Zimbabwe Begins Settling Blacks on Farms
HARARE, Zimbabwe — Zimbabwe has begun implementing its controversial land-redistribution program, settling black families on acreage seized from white commercial farmers, officials said Wednesday.
The government has said it plans to take over nearly half the 30 million acres owned by about 4,500 white farmers. Whites make up about 1% of Zimbabwe’s population.
Officials denied media reports that some beneficiaries had abandoned their land hours after it was given to them because there were no houses, roads or water.
A Ministry of Agriculture spokesman said that hundreds of people had been allocated plots in the southern African country and that reports suggesting that recipients were walking away from their new homes were “just malicious.”
“What is happening is that people get their land, go back to pack, and the government moves in to provide the basic facilities where they are not available,” said the official, who declined to be named.

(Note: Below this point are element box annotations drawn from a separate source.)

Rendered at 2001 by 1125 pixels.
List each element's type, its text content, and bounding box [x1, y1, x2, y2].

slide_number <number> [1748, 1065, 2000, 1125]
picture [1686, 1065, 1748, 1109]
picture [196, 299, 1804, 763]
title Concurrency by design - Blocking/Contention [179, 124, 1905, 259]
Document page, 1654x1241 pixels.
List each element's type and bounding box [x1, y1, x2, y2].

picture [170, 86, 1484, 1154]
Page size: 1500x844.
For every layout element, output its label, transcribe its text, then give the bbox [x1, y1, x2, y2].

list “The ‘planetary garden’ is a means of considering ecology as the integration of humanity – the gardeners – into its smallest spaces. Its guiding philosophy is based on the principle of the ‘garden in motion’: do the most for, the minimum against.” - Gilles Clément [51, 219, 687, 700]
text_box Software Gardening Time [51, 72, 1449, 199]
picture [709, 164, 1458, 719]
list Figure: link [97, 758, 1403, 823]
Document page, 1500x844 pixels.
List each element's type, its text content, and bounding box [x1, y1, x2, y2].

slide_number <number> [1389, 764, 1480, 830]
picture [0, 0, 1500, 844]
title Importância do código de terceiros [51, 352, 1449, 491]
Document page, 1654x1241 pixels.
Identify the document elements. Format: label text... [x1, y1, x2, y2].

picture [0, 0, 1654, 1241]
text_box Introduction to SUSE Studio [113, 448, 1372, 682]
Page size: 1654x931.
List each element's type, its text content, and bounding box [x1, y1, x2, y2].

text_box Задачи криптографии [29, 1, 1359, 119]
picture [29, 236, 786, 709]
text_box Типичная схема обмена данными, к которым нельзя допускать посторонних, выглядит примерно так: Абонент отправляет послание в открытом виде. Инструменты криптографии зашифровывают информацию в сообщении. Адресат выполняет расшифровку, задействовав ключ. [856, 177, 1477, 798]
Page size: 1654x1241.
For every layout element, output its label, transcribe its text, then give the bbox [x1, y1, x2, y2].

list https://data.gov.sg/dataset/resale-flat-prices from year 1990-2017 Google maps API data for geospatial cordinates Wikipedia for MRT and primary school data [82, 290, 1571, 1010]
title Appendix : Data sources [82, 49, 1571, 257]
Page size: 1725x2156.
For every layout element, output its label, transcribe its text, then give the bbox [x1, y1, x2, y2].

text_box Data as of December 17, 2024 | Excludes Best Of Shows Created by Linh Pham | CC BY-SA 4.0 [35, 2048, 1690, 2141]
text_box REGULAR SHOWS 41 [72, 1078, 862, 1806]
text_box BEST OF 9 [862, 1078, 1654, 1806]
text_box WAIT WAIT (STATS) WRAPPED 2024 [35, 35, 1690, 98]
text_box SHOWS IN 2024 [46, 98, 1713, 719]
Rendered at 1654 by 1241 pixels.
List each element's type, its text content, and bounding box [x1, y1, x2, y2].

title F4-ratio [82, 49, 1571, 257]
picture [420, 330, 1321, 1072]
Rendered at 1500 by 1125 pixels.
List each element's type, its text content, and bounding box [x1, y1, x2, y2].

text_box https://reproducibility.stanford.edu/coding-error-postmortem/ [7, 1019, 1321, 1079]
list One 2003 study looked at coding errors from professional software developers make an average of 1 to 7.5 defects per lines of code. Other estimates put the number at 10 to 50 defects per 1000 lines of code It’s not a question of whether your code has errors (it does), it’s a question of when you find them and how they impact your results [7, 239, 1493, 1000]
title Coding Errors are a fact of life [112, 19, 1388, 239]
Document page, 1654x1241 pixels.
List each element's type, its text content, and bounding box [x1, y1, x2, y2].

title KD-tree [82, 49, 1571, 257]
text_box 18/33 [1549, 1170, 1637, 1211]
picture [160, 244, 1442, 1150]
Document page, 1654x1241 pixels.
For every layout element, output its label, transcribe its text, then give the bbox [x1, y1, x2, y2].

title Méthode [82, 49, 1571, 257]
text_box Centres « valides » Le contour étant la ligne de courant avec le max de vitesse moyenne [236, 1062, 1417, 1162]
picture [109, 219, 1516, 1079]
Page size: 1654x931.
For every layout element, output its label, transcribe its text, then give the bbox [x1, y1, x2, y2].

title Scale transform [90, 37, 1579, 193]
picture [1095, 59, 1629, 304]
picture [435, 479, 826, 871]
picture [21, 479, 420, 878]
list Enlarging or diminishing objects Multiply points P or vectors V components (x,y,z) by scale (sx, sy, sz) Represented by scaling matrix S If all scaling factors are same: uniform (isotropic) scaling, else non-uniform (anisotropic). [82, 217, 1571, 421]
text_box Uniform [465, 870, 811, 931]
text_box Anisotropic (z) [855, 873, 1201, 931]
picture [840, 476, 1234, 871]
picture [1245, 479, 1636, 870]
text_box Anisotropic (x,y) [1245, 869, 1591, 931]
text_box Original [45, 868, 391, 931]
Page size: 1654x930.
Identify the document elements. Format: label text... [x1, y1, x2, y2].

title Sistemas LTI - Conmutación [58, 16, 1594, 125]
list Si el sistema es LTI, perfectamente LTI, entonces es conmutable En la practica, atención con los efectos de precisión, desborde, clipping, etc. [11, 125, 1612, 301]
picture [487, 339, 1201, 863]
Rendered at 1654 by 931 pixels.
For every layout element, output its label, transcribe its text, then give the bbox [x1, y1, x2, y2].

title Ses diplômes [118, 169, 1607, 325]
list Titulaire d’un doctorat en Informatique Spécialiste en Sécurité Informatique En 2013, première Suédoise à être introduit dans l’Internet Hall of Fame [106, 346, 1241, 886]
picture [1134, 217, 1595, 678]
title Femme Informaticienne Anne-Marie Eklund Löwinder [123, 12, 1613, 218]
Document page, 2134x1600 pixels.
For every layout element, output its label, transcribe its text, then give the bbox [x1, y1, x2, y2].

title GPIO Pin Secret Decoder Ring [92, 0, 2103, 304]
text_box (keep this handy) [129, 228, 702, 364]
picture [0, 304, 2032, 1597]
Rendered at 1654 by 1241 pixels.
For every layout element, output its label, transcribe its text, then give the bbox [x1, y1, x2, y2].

A “fast-track” resettlement program was launched this week in the country’s eight administrative provinces by provincial governors, initially on 200 of the more than 800 farms the government earmarked in May for seizure, the official said.
The seizures have been strongly criticized by Western governments and donors, with some saying the program will undermine the country’s major source of food, employment and export earnings.
At least 31 people, mostly opposition supporters and including five farmers, were killed during farm invasions by black squatters and a wave of violence that swept Zimbabwe ahead of elections in June.